→ WORK TO BE COMPLETED
If a line in the records below contains the word "semester", copy it out.

→ DATA PROVIDED
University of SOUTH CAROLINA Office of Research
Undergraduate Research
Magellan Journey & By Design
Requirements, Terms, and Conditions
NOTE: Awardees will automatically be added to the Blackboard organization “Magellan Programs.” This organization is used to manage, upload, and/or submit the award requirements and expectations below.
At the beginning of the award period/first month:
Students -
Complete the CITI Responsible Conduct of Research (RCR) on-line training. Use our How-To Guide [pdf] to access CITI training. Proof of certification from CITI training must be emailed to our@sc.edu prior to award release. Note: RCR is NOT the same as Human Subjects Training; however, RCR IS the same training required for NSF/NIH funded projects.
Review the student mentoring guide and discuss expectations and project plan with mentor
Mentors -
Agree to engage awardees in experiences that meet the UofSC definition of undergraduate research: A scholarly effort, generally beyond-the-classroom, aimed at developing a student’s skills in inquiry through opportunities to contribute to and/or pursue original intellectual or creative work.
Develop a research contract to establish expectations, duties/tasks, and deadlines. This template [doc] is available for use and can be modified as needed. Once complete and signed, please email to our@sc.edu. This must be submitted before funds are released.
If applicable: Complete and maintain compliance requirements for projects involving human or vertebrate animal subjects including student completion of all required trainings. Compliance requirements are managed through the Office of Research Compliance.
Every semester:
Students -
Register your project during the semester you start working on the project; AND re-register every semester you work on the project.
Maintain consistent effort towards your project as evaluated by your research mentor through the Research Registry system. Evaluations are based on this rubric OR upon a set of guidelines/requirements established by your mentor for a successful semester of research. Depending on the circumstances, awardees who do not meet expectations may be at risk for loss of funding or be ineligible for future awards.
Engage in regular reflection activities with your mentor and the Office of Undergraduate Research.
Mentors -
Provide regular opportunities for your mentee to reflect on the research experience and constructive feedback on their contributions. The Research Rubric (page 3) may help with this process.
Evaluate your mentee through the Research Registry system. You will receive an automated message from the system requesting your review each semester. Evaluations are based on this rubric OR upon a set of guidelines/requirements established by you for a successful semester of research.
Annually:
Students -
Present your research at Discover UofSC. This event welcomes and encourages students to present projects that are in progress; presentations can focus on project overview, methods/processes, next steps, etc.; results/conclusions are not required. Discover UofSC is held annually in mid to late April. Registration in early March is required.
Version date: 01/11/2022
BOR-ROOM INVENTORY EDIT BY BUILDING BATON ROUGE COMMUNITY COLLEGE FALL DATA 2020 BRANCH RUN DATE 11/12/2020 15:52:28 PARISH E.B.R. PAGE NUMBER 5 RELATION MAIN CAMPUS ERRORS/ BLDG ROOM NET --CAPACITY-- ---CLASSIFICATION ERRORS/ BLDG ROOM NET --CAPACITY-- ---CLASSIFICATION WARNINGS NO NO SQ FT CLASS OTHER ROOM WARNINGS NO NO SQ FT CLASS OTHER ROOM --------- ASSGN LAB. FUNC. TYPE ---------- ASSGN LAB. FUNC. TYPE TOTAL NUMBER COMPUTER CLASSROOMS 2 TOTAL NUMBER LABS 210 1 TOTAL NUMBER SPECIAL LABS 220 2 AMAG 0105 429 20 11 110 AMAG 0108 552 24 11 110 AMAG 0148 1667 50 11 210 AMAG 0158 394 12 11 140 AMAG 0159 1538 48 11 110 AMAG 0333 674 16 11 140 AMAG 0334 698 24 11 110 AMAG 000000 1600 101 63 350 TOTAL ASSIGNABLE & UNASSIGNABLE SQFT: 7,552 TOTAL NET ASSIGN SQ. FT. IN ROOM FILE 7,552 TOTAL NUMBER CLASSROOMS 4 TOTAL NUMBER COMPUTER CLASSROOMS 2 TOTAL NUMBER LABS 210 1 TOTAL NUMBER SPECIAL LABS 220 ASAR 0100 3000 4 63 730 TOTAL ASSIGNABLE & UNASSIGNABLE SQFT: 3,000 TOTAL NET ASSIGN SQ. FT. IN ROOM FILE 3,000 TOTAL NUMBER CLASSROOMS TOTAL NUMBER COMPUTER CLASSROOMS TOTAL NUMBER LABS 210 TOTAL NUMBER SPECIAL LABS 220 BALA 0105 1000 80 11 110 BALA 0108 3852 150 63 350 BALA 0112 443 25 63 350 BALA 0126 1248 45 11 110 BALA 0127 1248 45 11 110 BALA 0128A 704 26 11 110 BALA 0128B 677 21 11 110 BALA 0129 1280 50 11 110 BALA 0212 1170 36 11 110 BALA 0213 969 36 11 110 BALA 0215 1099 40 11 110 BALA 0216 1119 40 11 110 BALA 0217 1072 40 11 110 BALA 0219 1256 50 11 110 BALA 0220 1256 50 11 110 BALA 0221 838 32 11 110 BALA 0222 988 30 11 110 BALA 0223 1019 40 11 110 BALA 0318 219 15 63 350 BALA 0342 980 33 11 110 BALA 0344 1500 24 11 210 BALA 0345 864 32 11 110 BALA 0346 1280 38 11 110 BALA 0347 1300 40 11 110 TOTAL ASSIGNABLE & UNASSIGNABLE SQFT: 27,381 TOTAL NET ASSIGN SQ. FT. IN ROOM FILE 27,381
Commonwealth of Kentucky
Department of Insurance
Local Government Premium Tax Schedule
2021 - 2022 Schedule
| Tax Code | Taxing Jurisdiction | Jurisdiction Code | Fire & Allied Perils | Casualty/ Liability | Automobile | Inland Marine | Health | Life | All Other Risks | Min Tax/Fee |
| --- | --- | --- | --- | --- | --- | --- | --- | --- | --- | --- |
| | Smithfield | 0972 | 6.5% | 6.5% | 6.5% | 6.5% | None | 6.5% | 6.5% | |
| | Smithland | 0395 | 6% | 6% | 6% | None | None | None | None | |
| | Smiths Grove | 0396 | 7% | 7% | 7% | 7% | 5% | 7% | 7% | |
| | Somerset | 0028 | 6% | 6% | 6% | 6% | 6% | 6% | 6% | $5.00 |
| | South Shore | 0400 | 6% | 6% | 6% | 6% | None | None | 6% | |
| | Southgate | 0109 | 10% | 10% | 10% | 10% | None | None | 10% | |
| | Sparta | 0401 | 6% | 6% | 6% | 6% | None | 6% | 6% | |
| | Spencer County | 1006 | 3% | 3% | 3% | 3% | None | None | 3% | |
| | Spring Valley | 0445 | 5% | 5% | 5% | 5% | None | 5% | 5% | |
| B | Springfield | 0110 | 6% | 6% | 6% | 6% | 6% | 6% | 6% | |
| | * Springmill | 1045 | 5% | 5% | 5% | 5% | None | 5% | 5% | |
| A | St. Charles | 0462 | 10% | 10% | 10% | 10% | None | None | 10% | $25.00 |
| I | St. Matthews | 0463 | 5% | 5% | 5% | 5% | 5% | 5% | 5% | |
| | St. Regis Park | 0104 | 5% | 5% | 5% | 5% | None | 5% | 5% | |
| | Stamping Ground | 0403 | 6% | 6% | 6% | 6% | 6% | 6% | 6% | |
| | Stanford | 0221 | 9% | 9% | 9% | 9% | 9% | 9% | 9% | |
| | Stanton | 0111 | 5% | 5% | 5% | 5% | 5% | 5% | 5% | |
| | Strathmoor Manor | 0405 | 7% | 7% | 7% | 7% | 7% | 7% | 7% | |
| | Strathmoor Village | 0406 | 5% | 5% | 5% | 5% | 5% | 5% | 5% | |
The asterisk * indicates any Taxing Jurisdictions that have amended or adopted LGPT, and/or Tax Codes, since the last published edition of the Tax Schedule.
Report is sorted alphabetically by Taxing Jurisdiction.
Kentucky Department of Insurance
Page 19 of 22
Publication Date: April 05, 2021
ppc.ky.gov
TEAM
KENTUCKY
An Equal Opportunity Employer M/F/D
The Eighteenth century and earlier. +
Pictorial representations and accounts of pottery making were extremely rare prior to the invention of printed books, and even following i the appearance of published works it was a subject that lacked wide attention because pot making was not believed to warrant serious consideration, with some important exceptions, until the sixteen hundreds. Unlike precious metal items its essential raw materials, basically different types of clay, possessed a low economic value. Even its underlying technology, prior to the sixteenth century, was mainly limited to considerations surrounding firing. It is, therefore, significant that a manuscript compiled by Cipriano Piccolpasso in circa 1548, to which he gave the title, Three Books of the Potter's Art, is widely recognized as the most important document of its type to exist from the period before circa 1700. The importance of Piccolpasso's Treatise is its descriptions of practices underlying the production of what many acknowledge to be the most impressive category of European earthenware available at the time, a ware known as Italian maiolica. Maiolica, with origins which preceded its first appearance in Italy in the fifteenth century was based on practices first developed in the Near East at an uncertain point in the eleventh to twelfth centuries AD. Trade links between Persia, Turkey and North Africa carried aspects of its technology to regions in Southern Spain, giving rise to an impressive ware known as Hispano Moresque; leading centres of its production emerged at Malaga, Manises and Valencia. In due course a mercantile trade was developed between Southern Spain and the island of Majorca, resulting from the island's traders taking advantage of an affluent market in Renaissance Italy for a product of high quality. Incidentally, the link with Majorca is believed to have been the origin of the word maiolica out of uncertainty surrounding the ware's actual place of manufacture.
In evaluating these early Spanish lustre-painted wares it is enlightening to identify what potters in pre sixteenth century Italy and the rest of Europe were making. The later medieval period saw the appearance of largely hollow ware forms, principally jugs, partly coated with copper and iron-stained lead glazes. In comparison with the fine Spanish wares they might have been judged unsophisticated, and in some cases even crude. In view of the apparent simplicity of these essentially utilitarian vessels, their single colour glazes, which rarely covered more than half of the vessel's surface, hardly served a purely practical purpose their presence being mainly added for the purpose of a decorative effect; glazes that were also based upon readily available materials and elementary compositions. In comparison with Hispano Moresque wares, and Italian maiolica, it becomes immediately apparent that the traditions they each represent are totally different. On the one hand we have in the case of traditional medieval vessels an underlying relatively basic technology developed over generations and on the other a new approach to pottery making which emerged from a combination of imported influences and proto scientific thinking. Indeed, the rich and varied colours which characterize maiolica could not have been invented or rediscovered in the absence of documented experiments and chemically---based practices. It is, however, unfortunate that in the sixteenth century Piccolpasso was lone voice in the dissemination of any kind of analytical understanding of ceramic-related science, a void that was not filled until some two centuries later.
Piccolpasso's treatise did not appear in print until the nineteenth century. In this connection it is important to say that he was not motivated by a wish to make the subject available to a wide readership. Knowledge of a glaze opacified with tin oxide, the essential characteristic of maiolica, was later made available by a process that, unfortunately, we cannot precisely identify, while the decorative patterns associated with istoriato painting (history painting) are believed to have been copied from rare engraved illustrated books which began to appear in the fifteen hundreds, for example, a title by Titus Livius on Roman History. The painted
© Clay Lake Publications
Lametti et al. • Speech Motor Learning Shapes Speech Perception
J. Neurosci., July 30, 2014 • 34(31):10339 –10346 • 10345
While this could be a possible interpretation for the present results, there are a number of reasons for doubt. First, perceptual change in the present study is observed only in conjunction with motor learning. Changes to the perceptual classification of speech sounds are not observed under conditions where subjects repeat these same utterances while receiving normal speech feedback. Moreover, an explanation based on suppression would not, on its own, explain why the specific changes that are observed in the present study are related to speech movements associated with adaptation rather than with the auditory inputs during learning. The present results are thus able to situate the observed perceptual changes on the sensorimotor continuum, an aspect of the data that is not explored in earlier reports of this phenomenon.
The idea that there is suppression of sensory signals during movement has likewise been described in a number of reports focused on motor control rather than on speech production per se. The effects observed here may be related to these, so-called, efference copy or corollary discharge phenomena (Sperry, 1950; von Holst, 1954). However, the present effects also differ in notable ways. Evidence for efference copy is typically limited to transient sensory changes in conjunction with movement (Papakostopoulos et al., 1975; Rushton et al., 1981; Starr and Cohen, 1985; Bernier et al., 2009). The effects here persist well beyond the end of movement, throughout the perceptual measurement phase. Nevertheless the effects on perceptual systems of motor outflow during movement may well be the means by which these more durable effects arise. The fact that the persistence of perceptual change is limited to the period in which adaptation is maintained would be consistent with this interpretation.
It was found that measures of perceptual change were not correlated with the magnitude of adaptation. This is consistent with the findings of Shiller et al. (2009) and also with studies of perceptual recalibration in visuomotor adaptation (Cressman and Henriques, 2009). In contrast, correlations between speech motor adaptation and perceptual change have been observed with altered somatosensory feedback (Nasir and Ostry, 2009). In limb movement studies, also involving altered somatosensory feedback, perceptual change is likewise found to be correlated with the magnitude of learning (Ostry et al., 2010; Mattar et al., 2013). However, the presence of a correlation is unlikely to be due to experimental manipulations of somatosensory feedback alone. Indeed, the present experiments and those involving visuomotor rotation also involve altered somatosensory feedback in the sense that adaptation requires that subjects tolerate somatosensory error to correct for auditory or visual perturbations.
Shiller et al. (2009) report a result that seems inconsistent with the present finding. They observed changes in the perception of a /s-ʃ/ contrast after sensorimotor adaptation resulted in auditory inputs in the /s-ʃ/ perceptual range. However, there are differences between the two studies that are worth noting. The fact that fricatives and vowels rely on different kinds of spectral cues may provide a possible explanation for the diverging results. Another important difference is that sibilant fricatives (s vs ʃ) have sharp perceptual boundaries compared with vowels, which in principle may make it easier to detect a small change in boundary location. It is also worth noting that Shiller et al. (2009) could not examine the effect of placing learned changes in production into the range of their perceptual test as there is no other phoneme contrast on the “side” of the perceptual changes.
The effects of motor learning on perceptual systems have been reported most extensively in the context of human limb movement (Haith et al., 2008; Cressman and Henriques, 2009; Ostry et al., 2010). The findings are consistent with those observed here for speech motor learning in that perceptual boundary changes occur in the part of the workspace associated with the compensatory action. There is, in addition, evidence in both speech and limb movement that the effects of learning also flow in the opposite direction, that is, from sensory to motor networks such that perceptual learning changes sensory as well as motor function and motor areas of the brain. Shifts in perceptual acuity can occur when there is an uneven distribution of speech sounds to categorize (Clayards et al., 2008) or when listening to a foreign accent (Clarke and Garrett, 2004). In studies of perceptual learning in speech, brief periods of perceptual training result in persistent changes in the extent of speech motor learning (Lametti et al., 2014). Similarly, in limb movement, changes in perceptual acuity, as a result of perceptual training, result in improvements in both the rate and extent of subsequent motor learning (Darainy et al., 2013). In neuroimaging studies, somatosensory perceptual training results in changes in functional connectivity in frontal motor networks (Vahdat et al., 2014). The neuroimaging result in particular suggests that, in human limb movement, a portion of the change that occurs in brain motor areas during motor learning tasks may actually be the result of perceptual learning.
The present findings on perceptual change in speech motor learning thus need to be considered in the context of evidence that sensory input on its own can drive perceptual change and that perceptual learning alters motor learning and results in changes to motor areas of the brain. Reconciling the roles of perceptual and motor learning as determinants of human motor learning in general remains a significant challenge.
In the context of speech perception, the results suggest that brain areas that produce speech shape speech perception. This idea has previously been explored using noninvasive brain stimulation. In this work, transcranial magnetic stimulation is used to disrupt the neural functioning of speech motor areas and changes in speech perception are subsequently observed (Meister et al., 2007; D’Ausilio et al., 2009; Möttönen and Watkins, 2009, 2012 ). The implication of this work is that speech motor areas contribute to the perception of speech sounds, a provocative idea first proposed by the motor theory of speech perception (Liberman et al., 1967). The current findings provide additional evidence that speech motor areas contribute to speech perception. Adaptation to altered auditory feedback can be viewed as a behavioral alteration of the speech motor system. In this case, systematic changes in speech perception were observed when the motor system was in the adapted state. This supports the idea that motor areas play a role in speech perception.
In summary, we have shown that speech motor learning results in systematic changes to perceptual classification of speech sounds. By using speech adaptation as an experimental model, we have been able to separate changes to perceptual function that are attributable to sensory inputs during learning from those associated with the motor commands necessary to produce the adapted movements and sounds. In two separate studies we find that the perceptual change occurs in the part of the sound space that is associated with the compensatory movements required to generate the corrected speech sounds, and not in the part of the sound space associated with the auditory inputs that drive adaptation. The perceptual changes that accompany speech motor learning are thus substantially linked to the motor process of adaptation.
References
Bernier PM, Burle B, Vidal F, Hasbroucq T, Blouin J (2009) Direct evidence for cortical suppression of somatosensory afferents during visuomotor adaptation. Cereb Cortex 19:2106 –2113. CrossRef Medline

→ SOLUTION
Every semester:
Register your project during the semester you start working on the project; AND re-register every semester you work on the project.
Maintain consistent effort towards your project as evaluated by your research mentor through the Research Registry system. Evaluations are based on this rubric OR upon a set of guidelines/requirements established by your mentor for a successful semester of research. Depending on the circumstances, awardees who do not meet expectations may be at risk for loss of funding or be ineligible for future awards.
Evaluate your mentee through the Research Registry system. You will receive an automated message from the system requesting your review each semester. Evaluations are based on this rubric OR upon a set of guidelines/requirements established by you for a successful semester of research.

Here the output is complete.